Personal Responsibility:
Writing: If your book bombs, it’s not necessarily your fault. Often, it hits the market at the wrong time, or the publisher fails to promote it, or maybe the market just has no taste. Or if you can’t get a pulisher or agent – it may be a wonderful book, but maybe the agents don’t think there’s a market for it, or it just doesn’t appeal to them. A book failing doesn’t mean you wrote a bad book, it sometimes just means you weren’t quite lucky enough.
Flying: It’s all on you. It’s your job to get that riveted hunk of metal into the air and back down again. If you touch down 3/4 of the way down the runway, it’s not because of the lack of headwind, it’s because you sucked at compensating for the lack of headwind. If something happens, 90% of the time, it’s something that if you did everything you were supposed to do, you probably could have prevented, and you just hope to all the gods that the day you miss something it’s not going to kill you.
What’s the worst that could happen?:
Writing: Worst thing – you publish, your book bombs, you can’t get anything else published because you’ve made yourself a reputation as a failure. So you change your name, go by a pseudonym, and try again.
Flying: You die.
So there’s not a lot of crossover between writing and flying. But there must be some way that flying is like writing, isn’t there?
Of course there is. I imagine there’s others, but I’ll throw this one out there: A writer, like a pilot, should always be striving to get better and better at what they do. There is always room for improvement, new techniques to learn, more challenges to overcome.
Keep your wings level, all.
I’m glad you called this “Seven ways writing is not like flying” and focused on the differences not the simiarities. Even your similarity at the end – that you can strive to get better and better at what you do- seems to me to be something you could say about any human endeavour.
I guess there is a sene in which writing, especially something of novel length, is like a flight, in that you have to do some planning before takeoff (which I’d call starting to properly write the piece) and then you have to control this 100-150k word crate all the way through and avoid “turbulence” on teh way, and then a plane landing of course is like the end of the book which in both cases needs to be as good as possible.

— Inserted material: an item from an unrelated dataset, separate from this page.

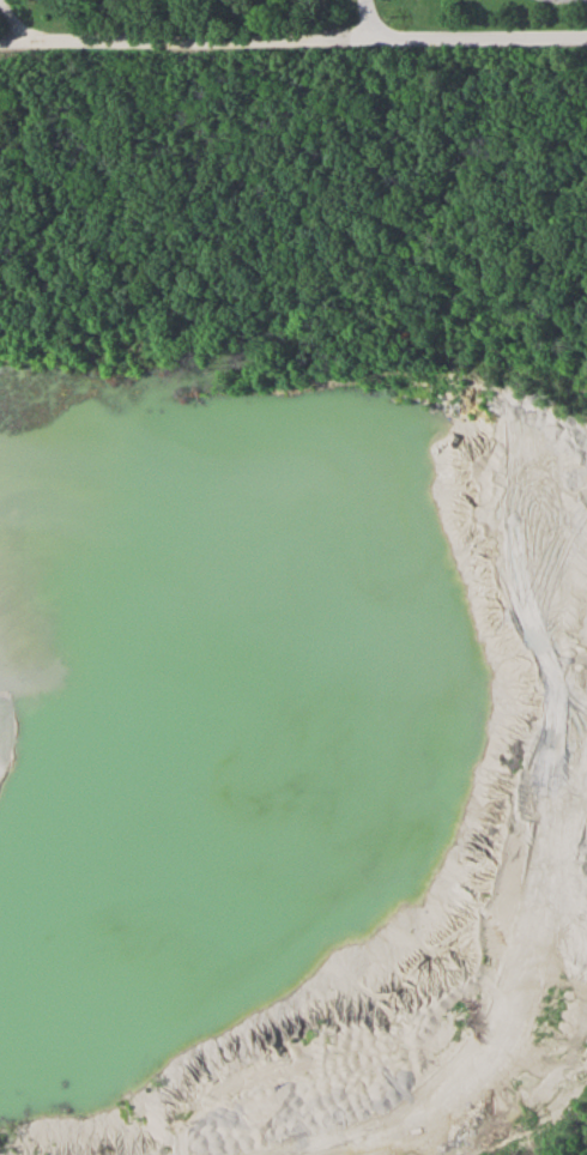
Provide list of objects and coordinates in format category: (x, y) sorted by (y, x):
road: (376, 20)
road: (24, 23)
road: (483, 39)
road: (189, 44)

But even then I’m conscious of the wide gap between these two disciplines. And I think a lot of that is consequnces. You could say “it’s not fair” because someone offered the publisher a book just like yours and it gets accepted a day before your book arrives – well sure it’s unfair, go have a drink, or eat chocolate, or watch your favorite movie, do what you need to do and get over it. But if something happens that is genuinely not fair in a flight, like some million to one malfunction, well there may be no drink afterwards or a sympatheitc pat on the back from the guys.
As you say if the book goes wrong you might lose your reputation but you can have another go. If the flight goes wrong, really wrong, you don’t get to have another go.

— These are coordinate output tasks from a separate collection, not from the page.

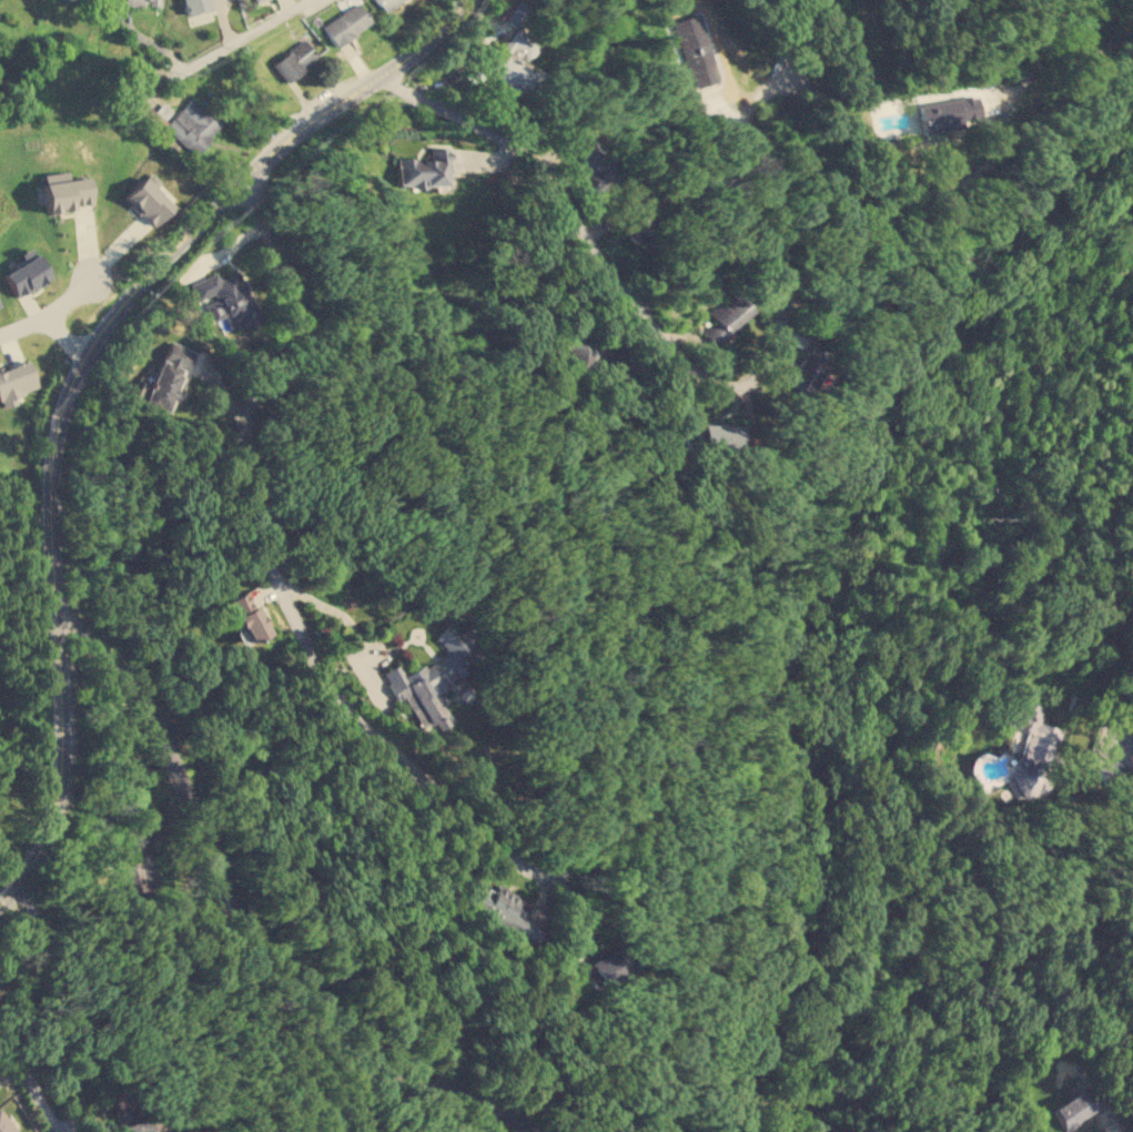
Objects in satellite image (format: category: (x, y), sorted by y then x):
building: (254, 0)
building: (138, 1)
building: (387, 4)
building: (195, 5)
building: (345, 23)
road: (771, 35)
road: (239, 39)
building: (696, 49)
building: (517, 58)
building: (294, 59)
building: (938, 115)
building: (191, 125)
road: (260, 166)
building: (423, 168)
building: (65, 190)
building: (147, 200)
building: (630, 228)
building: (26, 271)
road: (69, 297)
building: (226, 299)
building: (726, 315)
road: (47, 320)
building: (577, 348)
road: (684, 358)
building: (804, 367)
building: (166, 376)
building: (14, 382)
building: (719, 435)
road: (273, 565)
building: (246, 617)
road: (55, 635)
building: (433, 675)
road: (1121, 734)
building: (1033, 749)
building: (1105, 769)
building: (137, 871)
building: (503, 911)
road: (241, 921)
road: (17, 1012)
building: (1075, 1107)
building: (130, 1113)
building: (5, 1125)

I wish you success in both of these endeavours, but if I had to choose just one for you I sure know which one I’d choose π
Well, there’s a point where pretty much everything in life is like everything else – I don’t know that there are many things that don’t in some way have a beginning, middle and end.

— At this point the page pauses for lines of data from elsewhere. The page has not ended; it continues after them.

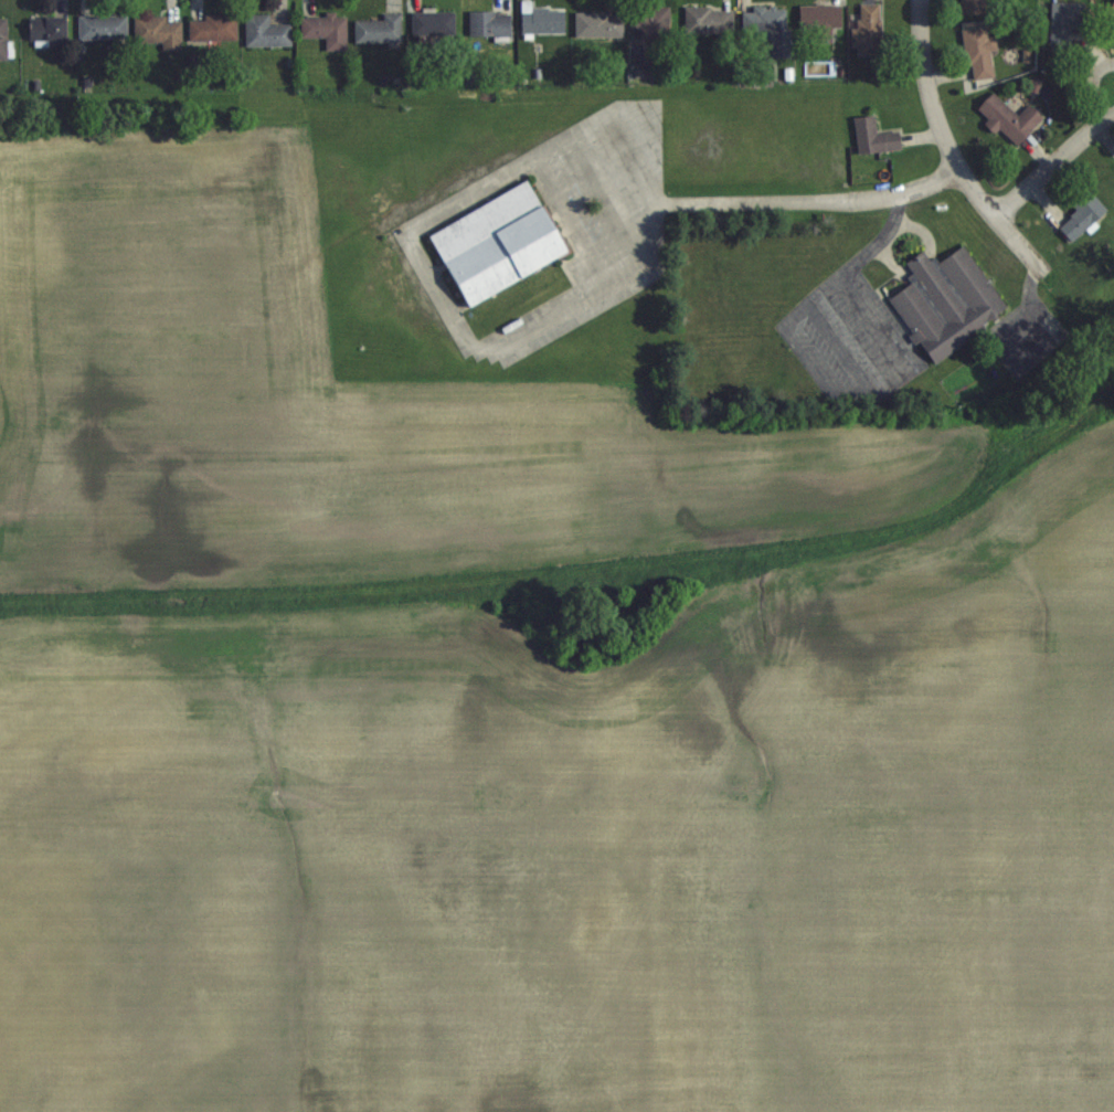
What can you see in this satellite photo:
building: (974, 6)
building: (1113, 7)
building: (542, 19)
building: (709, 19)
building: (822, 19)
building: (434, 21)
building: (1066, 21)
building: (651, 22)
building: (491, 23)
building: (600, 24)
building: (103, 26)
building: (770, 26)
building: (48, 27)
building: (215, 27)
building: (379, 28)
building: (327, 29)
building: (869, 29)
building: (159, 31)
building: (267, 31)
building: (3, 38)
building: (980, 51)
road: (1098, 92)
building: (1011, 117)
building: (875, 136)
road: (620, 139)
road: (951, 149)
road: (1051, 166)
road: (955, 207)
building: (1084, 214)
road: (565, 226)
road: (620, 226)
building: (500, 242)
road: (840, 280)
building: (948, 301)
road: (558, 317)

I wanted to write this because so much in the last few months has forced me to think in different ways, take myself out of my comfort zone, and trust myself and my abilities, in ways that writing never has and never will.
Hey Lindsay! Great post and blog you’ve got there. π I’m new on wordpress, a pilot as well. I think I will read your blog from time to time since I can learn a lot from your writing (I’m U.S. citizen but grew up in Switzerland). I wish you many happy landings!